**REQUIRED WORK**
Below are several records. Retype exactly those lines running from the one with "inicios al frente" through the one with "seguridad y el", end lines included, and no others.

**PROVIDED ENTRIES**

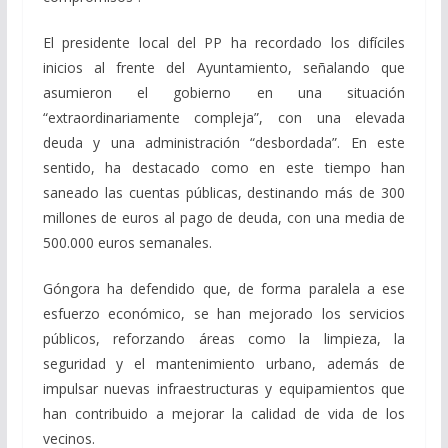
El presidente local del PP ha recordado los difíciles
inicios al frente del Ayuntamiento, señalando que
asumieron el gobierno en una situación
“extraordinariamente compleja”, con una elevada
deuda y una administración “desbordada”. En este
sentido, ha destacado como en este tiempo han
saneado las cuentas públicas, destinando más de 300
millones de euros al pago de deuda, con una media de
500.000 euros semanales.
Góngora ha defendido que, de forma paralela a ese
esfuerzo económico, se han mejorado los servicios
públicos, reforzando áreas como la limpieza, la
seguridad y el mantenimiento urbano, además de
impulsar nuevas infraestructuras y equipamientos que
han contribuido a mejorar la calidad de vida de los
vecinos.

**ANSWER BELOW**
inicios al frente del Ayuntamiento, señalando que
asumieron el gobierno en una situación
“extraordinariamente compleja”, con una elevada
deuda y una administración “desbordada”. En este
sentido, ha destacado como en este tiempo han
saneado las cuentas públicas, destinando más de 300
millones de euros al pago de deuda, con una media de
500.000 euros semanales.
Góngora ha defendido que, de forma paralela a ese
esfuerzo económico, se han mejorado los servicios
públicos, reforzando áreas como la limpieza, la
seguridad y el mantenimiento urbano, además de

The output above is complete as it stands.